Simultaneously quiet and electrifying, Bolero Variations opens the Walker’s 2009–2010 performing arts season and introduces a singular European artist to American audiences. Raimund Hoghe began creating and performing his own work 20 years ago, after serving throughout the 1980s as dramaturge for Pina Bausch. While Bausch’s visceral choreography and often elaborate sets defined German tanztheater, Hoghe’s own ritualized form is slow, sparse, and methodical by nature. The delicacy of his performances makes them virtually impossible to capture using pictures or words (more to the point, there are no video clips online). While they certainly eschew showy theatrics and athleticism, neither are they minimalistic.
Instead, the artist builds drama incrementally, through the layering and interplay of slow, subtle movements and a finely honed sense for stillness and absence, light and shadow. In Bolero Variations, Hoghe explores the mystery of how certain moments from the past become lodged in the mind. Cycling through numerous variations on the bolero—the melancholic, romantic, and hugely popular musical genre that originated in Spain and Cuba—Hoghe aims to provoke stories and memories in the minds of his audience. It grew out of his own embedded memory of watching Great Britain’s Jayne Torvill and Christopher Dean skate at the 1984 Olympics, and includes a recording of Ravel’s Bolero played during that historic ice-dancing performance as well as several other renditions.
Philip Bither, McGuire Senior Curator of Performing Arts, was struck by the way Hoghe relates movement to music in the piece. “He and his performers physically interpret and reinterpret musical language, but Hoghe creates the movement to play off musical structures rather than illustrate them,” he says. What comes through are subtle actions emanating from the interior of the performers. Viewers who look beyond the obvious and tune in to Hoghe’s frequency won’t come to know so much as feel in their own bodies the power of memory, seduced by one that is perhaps not even their own.
Part of the intensity of Bolero Variations and other Hoghe works revolves around the artist’s diminutive frame and his back, which scoliosis has molded into a unique shape. But despite their creator’s physical limitations, this is by no means “disability art.” To the contrary, Hoghe’s presence reinvigorates the notion of the artist “taking center stage,” upending the power dynamic between performers and the audiences who train their gaze on them.

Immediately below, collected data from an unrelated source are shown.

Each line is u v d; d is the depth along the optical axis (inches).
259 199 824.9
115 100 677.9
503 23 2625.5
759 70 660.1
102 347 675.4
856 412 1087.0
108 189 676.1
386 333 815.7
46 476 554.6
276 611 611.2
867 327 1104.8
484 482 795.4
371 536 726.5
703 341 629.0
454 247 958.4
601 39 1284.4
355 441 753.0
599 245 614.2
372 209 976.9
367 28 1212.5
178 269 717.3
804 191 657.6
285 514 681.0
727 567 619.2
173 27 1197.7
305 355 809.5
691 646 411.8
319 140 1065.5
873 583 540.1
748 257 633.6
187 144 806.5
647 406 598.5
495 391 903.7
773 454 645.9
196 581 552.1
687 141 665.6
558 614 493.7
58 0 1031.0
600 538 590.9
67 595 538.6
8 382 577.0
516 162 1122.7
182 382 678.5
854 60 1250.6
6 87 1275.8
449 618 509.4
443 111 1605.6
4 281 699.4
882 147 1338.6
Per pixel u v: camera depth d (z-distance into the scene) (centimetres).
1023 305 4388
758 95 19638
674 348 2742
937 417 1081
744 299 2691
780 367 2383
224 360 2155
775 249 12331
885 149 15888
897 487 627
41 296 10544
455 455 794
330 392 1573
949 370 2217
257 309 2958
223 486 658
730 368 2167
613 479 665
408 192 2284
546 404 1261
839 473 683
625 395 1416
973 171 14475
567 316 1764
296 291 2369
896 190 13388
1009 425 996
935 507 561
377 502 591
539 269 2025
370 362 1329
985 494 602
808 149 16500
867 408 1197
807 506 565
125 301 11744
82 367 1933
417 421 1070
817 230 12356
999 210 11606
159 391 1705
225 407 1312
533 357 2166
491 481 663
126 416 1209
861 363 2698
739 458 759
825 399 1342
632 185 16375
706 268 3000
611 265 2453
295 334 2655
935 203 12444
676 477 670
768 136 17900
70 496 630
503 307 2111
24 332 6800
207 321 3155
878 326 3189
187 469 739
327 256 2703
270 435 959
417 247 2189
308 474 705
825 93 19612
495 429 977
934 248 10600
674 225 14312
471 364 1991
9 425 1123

In making his body the center of attention—throwing it into battle, to paraphrase the words from Pier Paolo Pasolini that inspired him—Hoghe serves as a stand-in for the host of other imperfect bodies seldom seen in dance.
“His freshness of vision and his approach to blurring the lines among disciplines are extraordinary,” says Bither of Hoghe. “I felt that this aspect of his work made it the perfect statement as the opening program for our season.” Whether Bolero Variations is experimental theater or performance art or dance theater isn’t the issue—it’s the undefinable but mesmerizing experience of the work that matters. The fact that it can’t be categorized only confirms the Walker, a multidisciplinary arts center, as the ideal site for Hoghe to take the stage in the United States.